BEIJING – China's trade and domestic demand have weakened even faster than expected, adding to pressure on Beijing for a more aggressive stimulus to boost the world's second-largest economy out of its worst slump since the 2008 crisis.
Export growth in July plunged to just 1 percent from the previous month's 11.3 percent, well below forecasts of about 5 percent, data showed Friday. The slump adds to the pain for struggling exporters, raising the threat of more job losses and unrest as the Communist Party tries to enforce calm ahead of a handover of power to younger leaders.
Factory production, auto sales and retail sales in July, reported Thursday, also were more anemic than expected despite two interest rate cuts since the start of June and government efforts to pump money into the economy through spending on public works.
"With the export sector losing speed faster than expected, the government's current investment stimulus plan looks woefully inadequate," IHS Global Insight analyst Alistair Thornton said in a report. "The government is likely to respond by ramping up its stimulus efforts, with both monetary and fiscal guns firing."
The plunge in export demand has hammered manufacturers that employ millions of workers to supply the world with low-cost shoes, toys, furniture and consumer electronics. Thousands of smaller companies have been forced into bankruptcy.
"It is getting more and more difficult for export industries, especially in the past two months — a sharp decline, fewer orders," said the boss of a furniture manufacturing company in Fujian province on China's southeastern coast.

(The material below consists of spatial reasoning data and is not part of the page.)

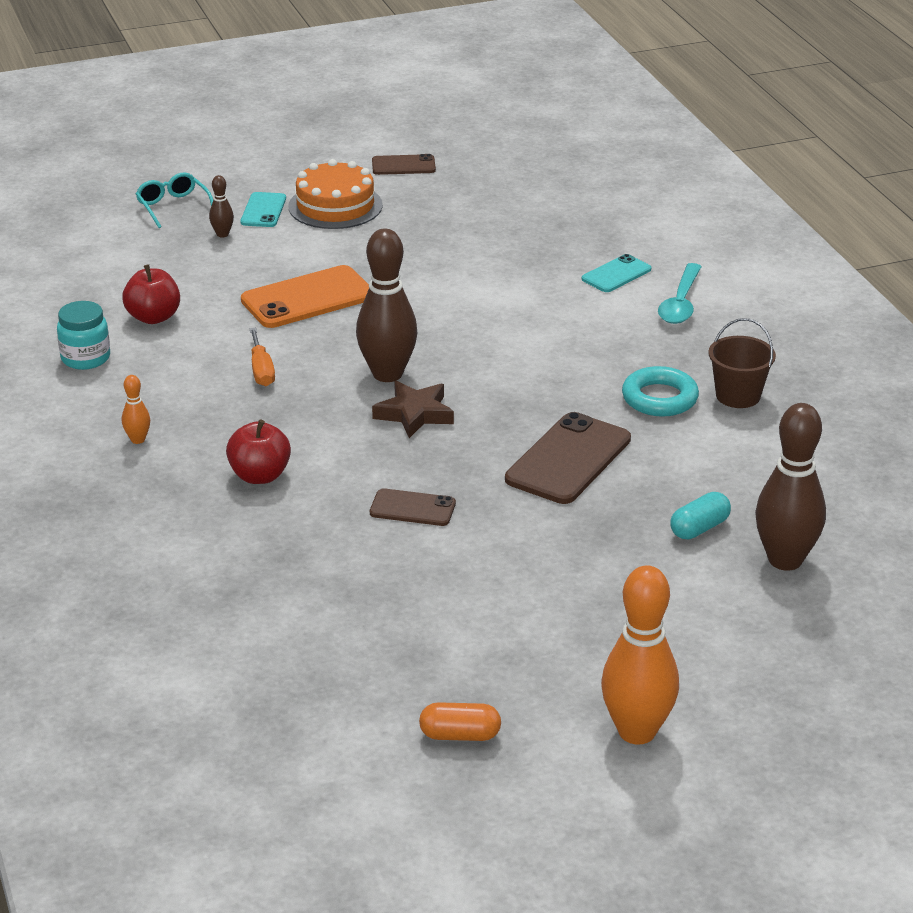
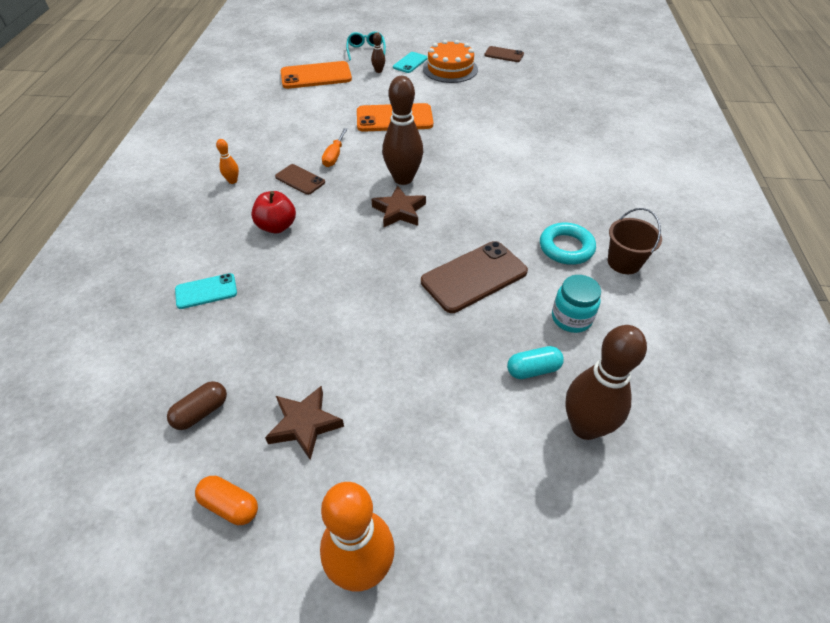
camera: 25 degrees right, 15 degrees up
(85, 358) = (251, 123): turquoise jar -> turquoise jar (571, 318)
(125, 265) = (316, 76): none -> orange phone
(153, 317) = (305, 109): red apple -> none
(349, 677) = (201, 412): none -> brown capsule
(412, 508) = (347, 281): brown phone -> brown phone (300, 179)
(481, 650) = (304, 424): none -> brown star
(616, 274) = (589, 149): turquoise phone -> turquoise phone (206, 291)
(680, 303) = (620, 180): turquoise spoon -> none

He would give only his surname, Lin.
Lin said he has avoided layoffs among his workforce of 700, but said, "I do not have enough work for my workers to do."
Asian stock markets tumbled Friday after signs the region's biggest and most robust economy might be in worse shape than expected.
Economic growth fell to a three-year low of 7.6 percent in the quarter ending in June — well above U.S. and Japanese rates in the low single digits but painful for Chinese companies that depend on high growth to drive demand for new factories and apartments.
Analysts are forecasting a rebound later this year but say it could come later and be weaker than previously thought. Premier Wen Jiabao warned last month the economy faces "relatively large" pressure to slow further, raising hopes for a new wave of stimulus.
The slowdown is bad news for economies that are looking to China's demand for oil, iron ore and other imported commodities and rising consumer spending to drive global growth as the United States struggles with a sluggish recovery and Europe is mired in a debt crisis.
"This complicates the prospects for an imminent recovery," said Thornton, the IHS analyst.
The government is moving more cautiously than it did after the 2008 crisis, when its multibillion-dollar stimulus helped China rebound quickly but fueled inflation and a wasteful building boom. Authorities have pumped money into carefully chosen areas such as low-cost housing but are enforcing curbs on construction and home sales that were imposed to cool surging housing costs.
The International Monetary Fund and private sector analysts have trimmed this year's growth forecasts but say it should be about 8 percent.
Also in July, import growth fell to 4.7 percent from the previous month's 6.3 percent, also below forecasts.
Growth in industrial production weakened to 9.2 percent over a year earlier from June's 9.5 percent, its lowest rate since May 2009.
Retail sales growth slowed to 13.1 percent from the previous month's 13.7 percent. That is a setback for government efforts to reduce China's reliance on exports and investment by boosting domestic consumption. Wen, the premier, said last month that supporting investment would be the dominant element of the stimulus, an acknowledgement that consumer spending was failing to grow fast enough.
Growth in passenger car sales decelerated from June's 15.8 percent to 11 percent, according to the China Association of Automobile Manufacturers, an industry group.
China's trade growth has fallen steadily this year as global demand for its exports cooled and efforts to boost domestic consumption have failed to gain traction as fast as the government hoped.
In July, its global trade surplus narrowed by 20.3 percent from July 2011 to $25.1 billion but was this year's second biggest after June's $31.7 billion. Exports were $176.9 billion while imports were $151.8 billion.
"The weakness is broad-based," said Citigroup economists Minggao Shen and Shuang Ding in a report.
The trade surplus with the 27-nation European Union, China's biggest trading partner, narrowed by 37.9 percent to $10.8 billion. Exports to Europe contracted by 3.6 percent, and sales to some European markets fell further. Exports to debt-burdened Italy plunged 26 percent.
The trade surplus with the United States narrowed by 4.8 percent to $19.9 billion.
Growth in exports to other key Chinese trading partners including Japan, South Korea and Southeast Asia also slowed.
Beijing has set a goal of increasing total trade by 10 percent this year, a target that looks increasingly hard to meet. Trade grew 9.2 percent for the first half of the year but, with July added in, the rate for the first seven months fell to 7.1 percent.
"Export growth will likely be weak in the coming months as well," said Nomura economist Zhiwei Zhang.
AP researcher Fu Ting in Shanghai contributed.